The Two Types of Fluorescence Microscopes includes diascopic fluorescene and episcopic fluorescene.
Diascopic Fluorescence: K. Reichert and O. Heimstadt demonstrated a fluorescence microscope using auto fluorescent specimens in 1911.
This first type of fluorescence microscopy used transmitted light. Light from the illumination source first passes through an excitor filter and subsequently to the specimen through a dark field condenser. This eliminates most of the excitation light from the imaging side of the system.

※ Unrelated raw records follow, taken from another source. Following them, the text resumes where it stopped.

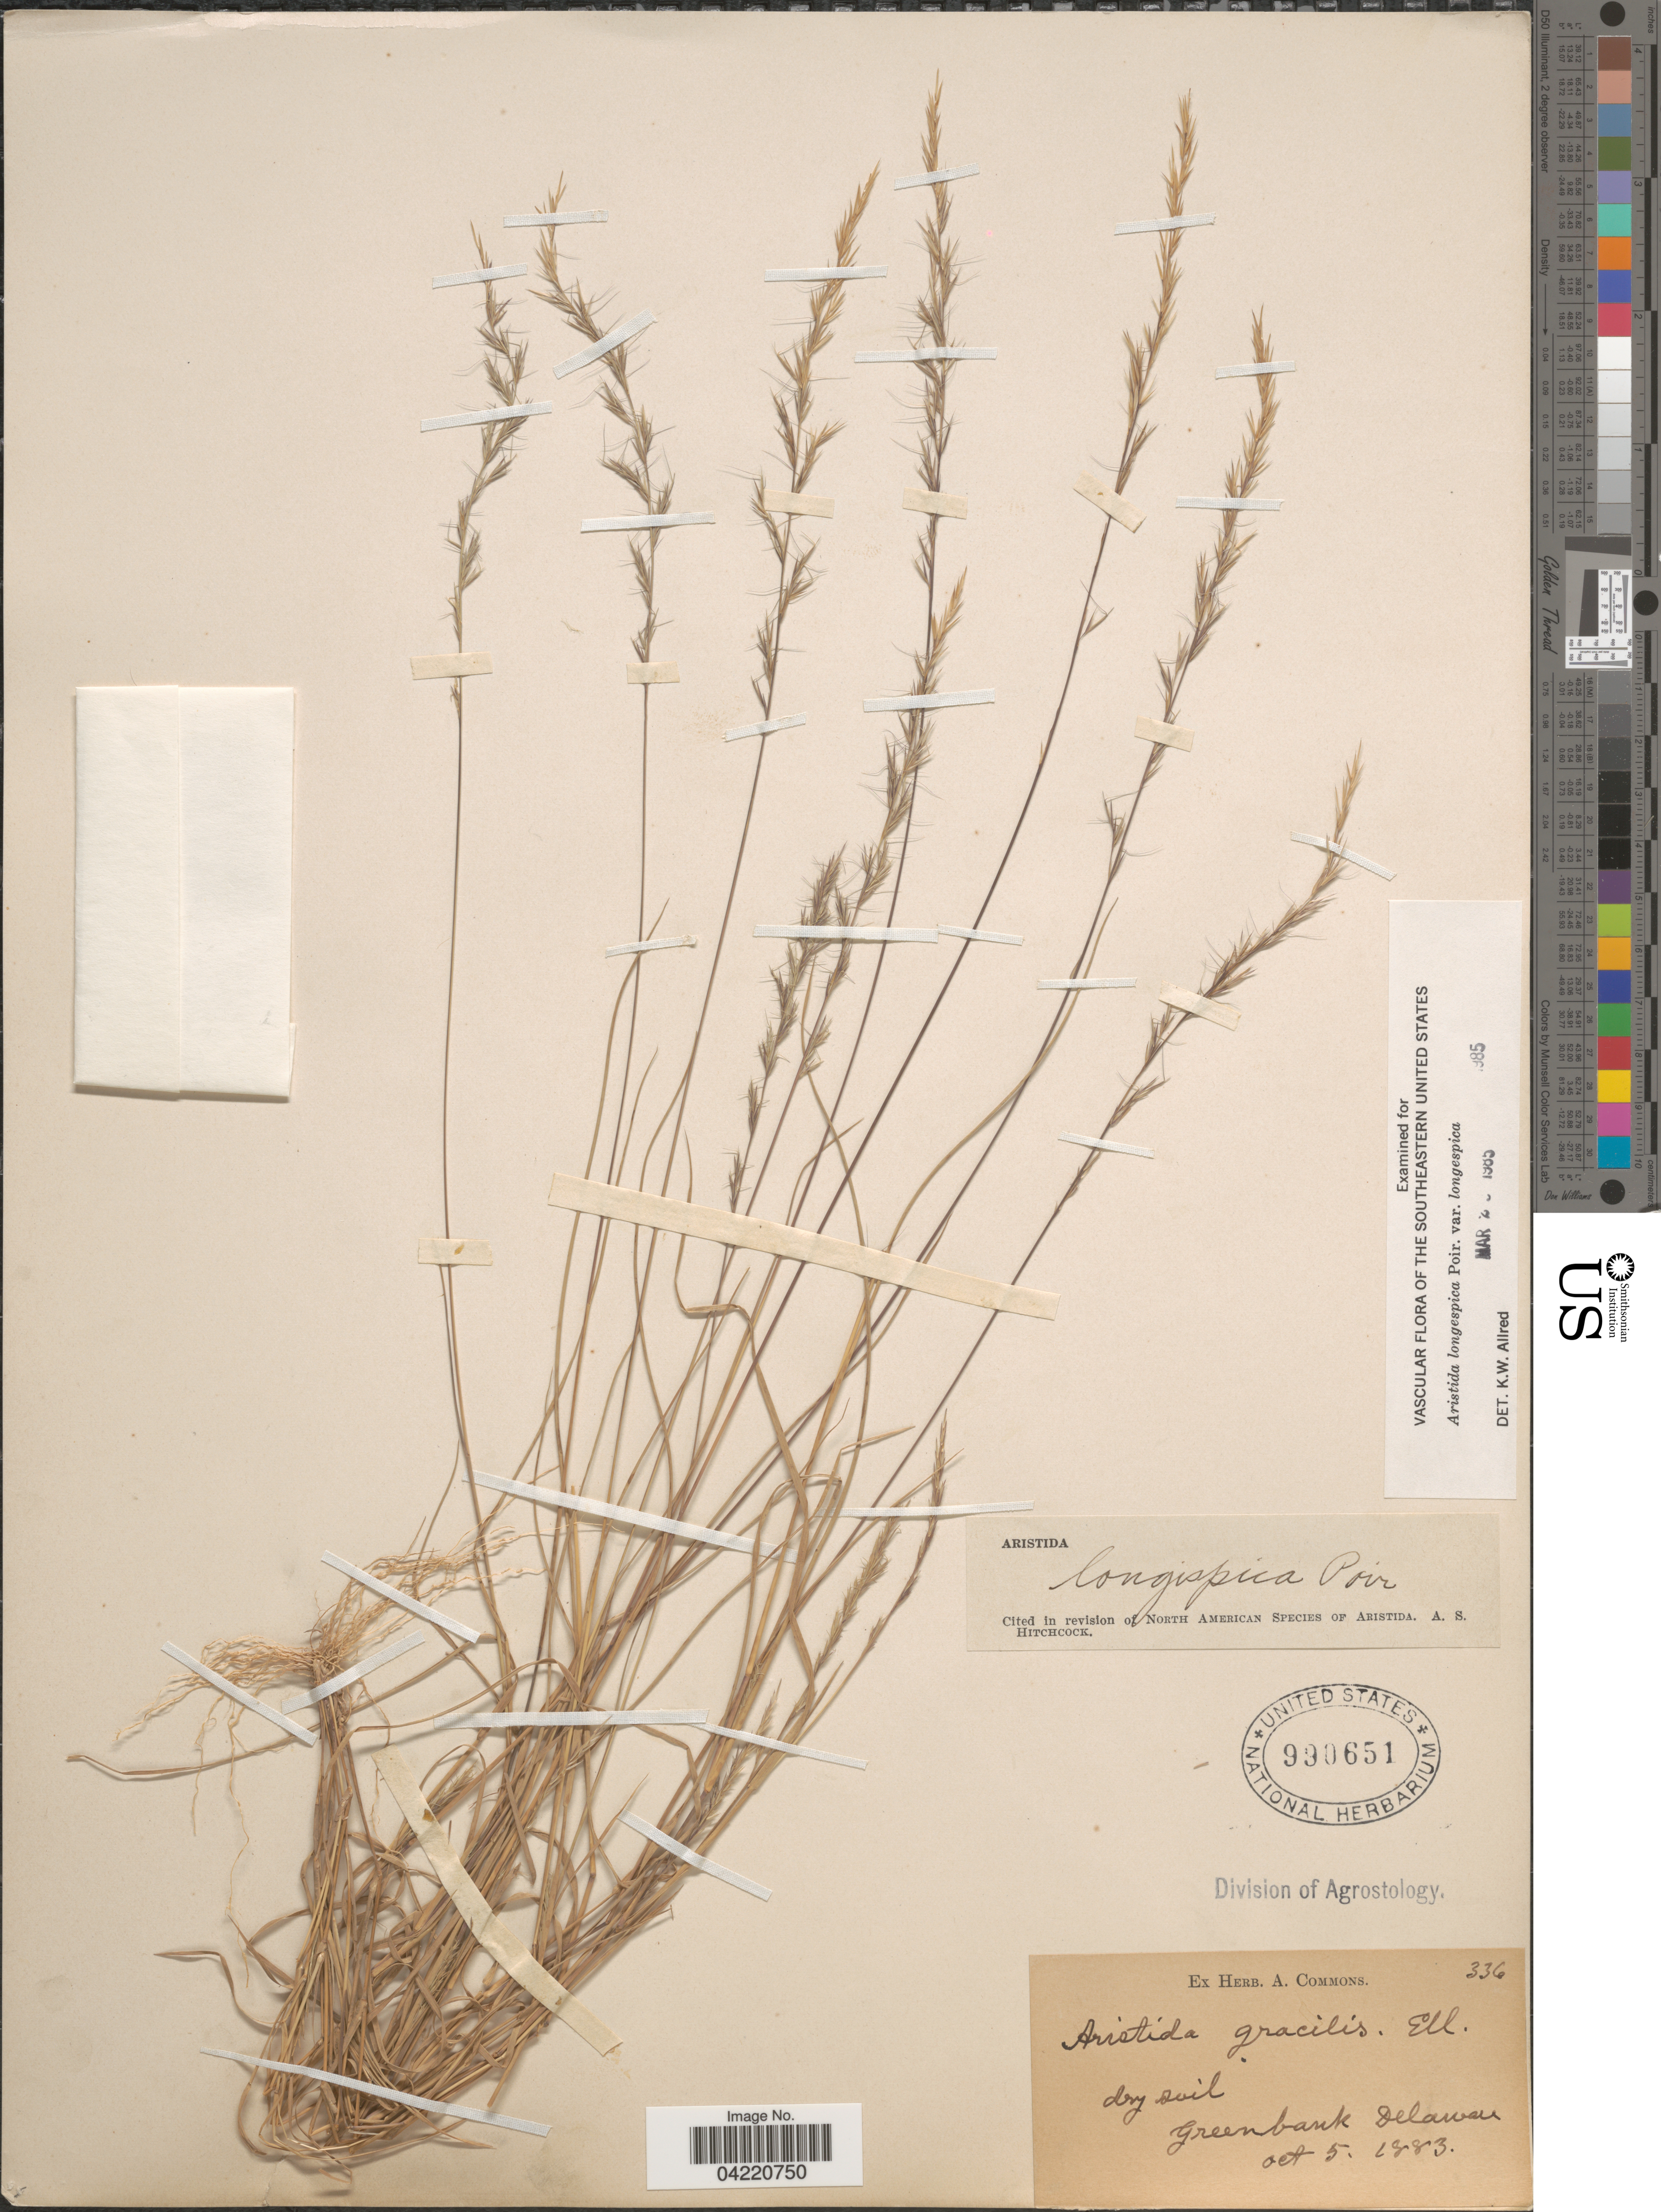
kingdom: Plantae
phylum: Tracheophyta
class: Liliopsida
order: Poales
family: Poaceae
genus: Aristida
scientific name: Aristida longespica var. longespica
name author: Poir.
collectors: ex herb. A. Commons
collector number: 336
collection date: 1883-10-05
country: United States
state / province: Delaware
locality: Greenbank.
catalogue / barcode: US 990651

Episcopic Fluorescence: In episcopic fluorescence microscopy, the excitation light comes from above the specimen through the objective lens. This is the most common form of fluorescence microscopy today. In this microscope, objective lens acts as both condenser and objective. Quartz objective lenses are required for deep ultraviolet excitation.
• Fluorescence microscope has become one of the most powerful techniques in biomedical research and clinical pathology.
• Fluorescence microscope allows the use of multicolour staining, labeling of structures within cells, and the measurement of the physiological state of a cell.
• Fluorescence microscope helps in observing texture and structure of coal.
• To study porosity in ceramics, using a fluorescent dye.
• To identify the Mycobacterium tuberculosis.